Source:
examiner.com
Much has been written of late about what appears to be massive non-compliance with Connecticut's "assault weapon" registration requirement (the guns are banned, but "grandfathered," if the owner registers them). Well, much has been written, that is, in gun rights advocacy circles--the mass media would apparently have us believe that it's not worth covering the fact that scores of thousands--maybe hundreds of thousands--of people are committing a felony "crime" punishable by five years in prison.
That was interesting enough before the Hartford Courant editorial board decided to enter the fray, urging the state to use background check data to identify likely "assault weapon" owners, compare that list to the list of "assault weapon" registrants, and investigate the people on the first list, but not the second, in order to enforce the law:
Authorities should use the background check database as a way to find assault weapon purchasers who might not have registered those guns in compliance with the new law.
A Class D felony calls for a maximum sentence of five years in prison and a $5,000 fine. Even much lesser penalties or probation would mar a heretofore clean record and could adversely affect, say, the ability to have a pistol permit.
If you want to disobey the law, you should be prepared to face the consequences.
As National Gun Rights Examiner David Codrea notes, this puts the state in a very unenviable position. They could acquiesce to the Courant's demands, and take on the utterly impossible--not to mention lethally dangerous, both to private citizens and Connecticut law enforcement--task of confiscating the now "illegal" guns, and arresting and imprisoning the scores of thousands of newly-minted felons. Mr. Codrea points out a few of the reasons this is impossible:
Simply as a matter of resources and logistics, the state will be hard-pressed to allocate the manpower, budget, jail facilities and court case load capabilities to do more than scratch the surface to try to frighten everyone by making examples of a few. If The Courant is going to demand they apply those resources to all, perhaps the editors would flesh out what compliance with their call to action consists of, starting with realistic costs to arrest, prosecute and incarcerate every non-compliant gun owner, the number of total hours and dedicated personnel needed to execute that plan, how many decades it will take to accomplish, how many businesses will be disrupted by losing valuable employees, how much tax revenue the state will lose by taking productive taxpayers out of circulation and turning them into dependents . . . .

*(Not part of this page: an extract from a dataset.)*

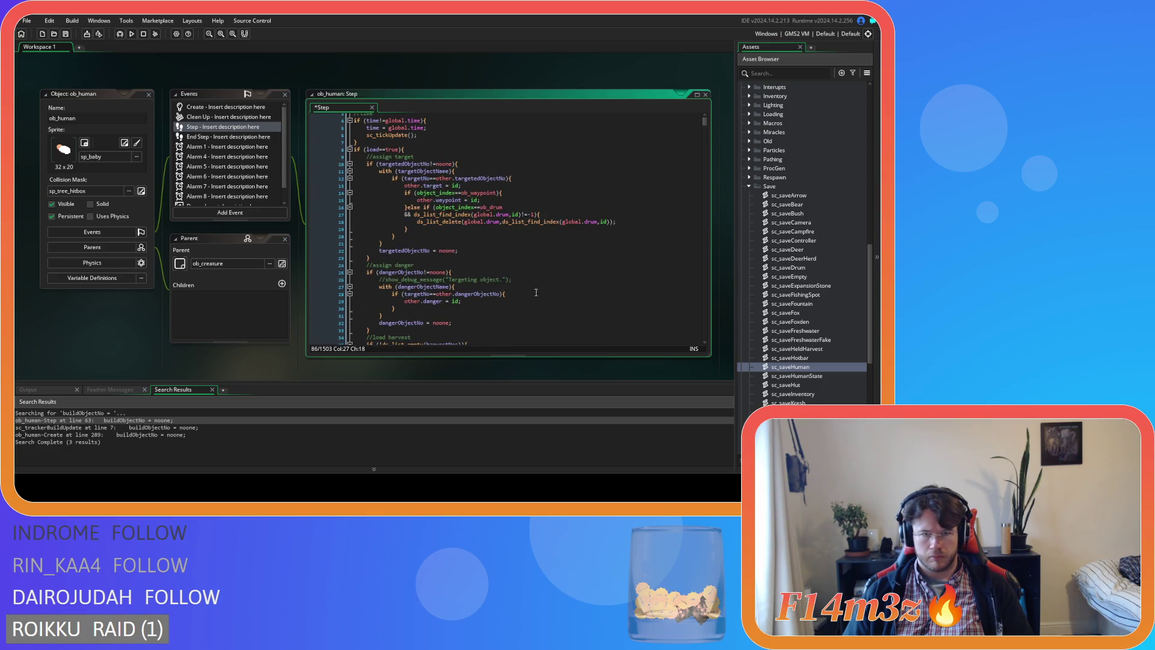
scroll(506, 287, "up", 4)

Codrea notes also that the Courant has also done gun owners the favor of confirming all gun owners' concerns that background checks are backdoor registration, and registration is tantamount to confiscation--concerns contemptuously dismissed as "paranoid" by the forcible citizen disarmament zealots. That, indeed, is the first lesson: background check data can be used as a de facto registry, and the registry can serve to find guns and owners. It's a lesson that should have been learned long ago, but better late than never.

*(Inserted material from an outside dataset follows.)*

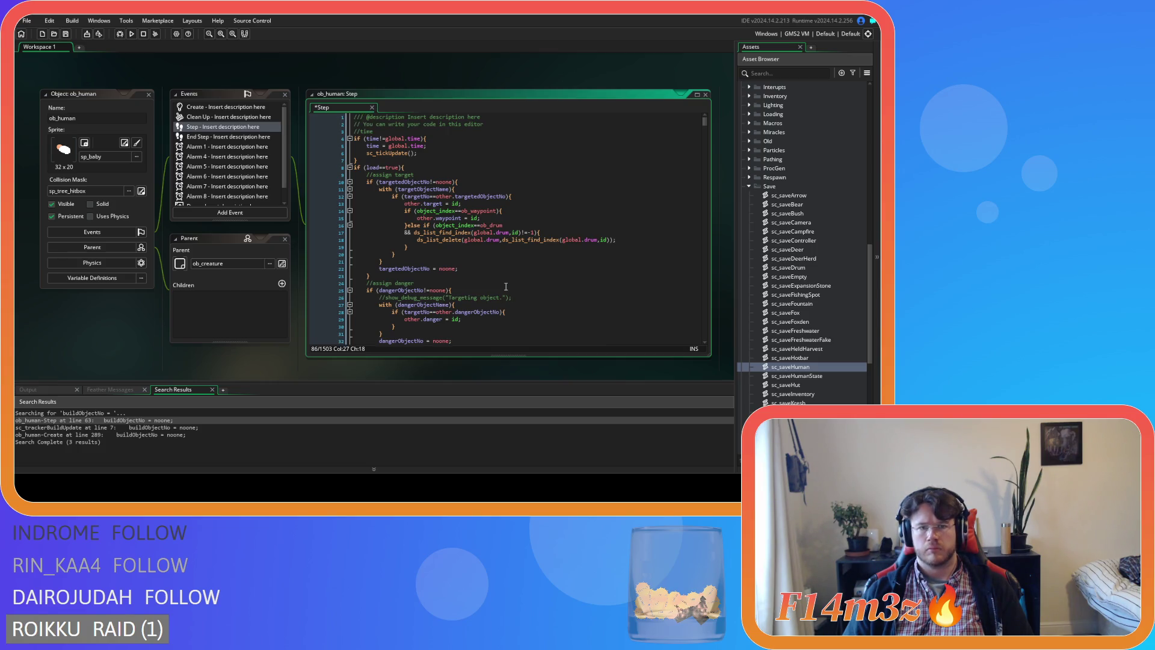
scroll(506, 287, "down", 3)
scroll(505, 286, "down", 3)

The state's other option is to not attempt this bordering-on-apocalyptic task--which the state's top "justice" system official, Mike Lawlor, has already indicated is the plan, according to another Courant article:
"A lot of it is just a question to ask, and I think the firearms unit would be looking at it," said Mike Lawlor, the state's top official in criminal justice. "They could send them a letter."
An aggressive hunt isn't going to happen, Lawlor said, but even the idea of letters is a scary thought considering thousands of people are now in an uncomfortable position.

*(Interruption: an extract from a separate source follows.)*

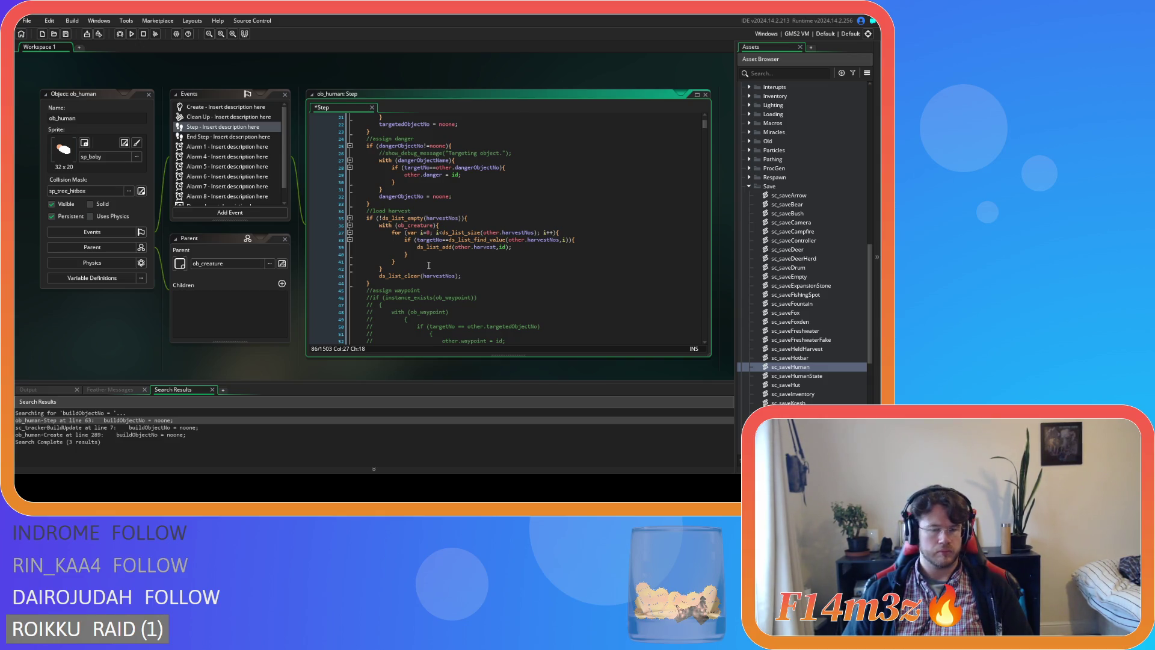
left_click(440, 268)
key("ctrl+s")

The Courant might be grossly overestimating just how "scary" these letters would be, especially given the fact that it's already clear that any kind of investigation and roundup is not in the cards. And that is the other, and most important, lesson. Scores of thousands of "assault weapon"-owning Connecticut residents have called the government's bluff. Now, what is the state going to do about it? What can it do?
In fact, as J.D. Tuccile points out in Reason, the only people likely to be forced to surrender their "assault weapons" are the ones who did try to register, but were too late:
Some people actually tried to comply with the registration law, but missed the deadline. The state's official position is that it will accept applications notarized on or before January 1, 2014 and postmarked by January 4. But, says Dora Schriro, Commissioner of the Department of Emergency Services and Public Protection, in a letter to lawmakers, anybody sufficiently law-abiding but foolish enough to miss that slightly extended grace period will have to surrender or otherwise get rid of their guns.
It is only through defiance of evil, unjust, illegitimate laws that one can avoid becoming a victim of them. This is a lesson for the entire country. If tens of thousands of citizens of one state can face the government down over a state gun ban and registration scheme, tens of millions of Americans can do the same in a face-off with the federal government, over an analogous law at that level. It is we the people who hold the only legitimate power in this country, and if enough of us stand together to exercise it, we can do so without firing a shot.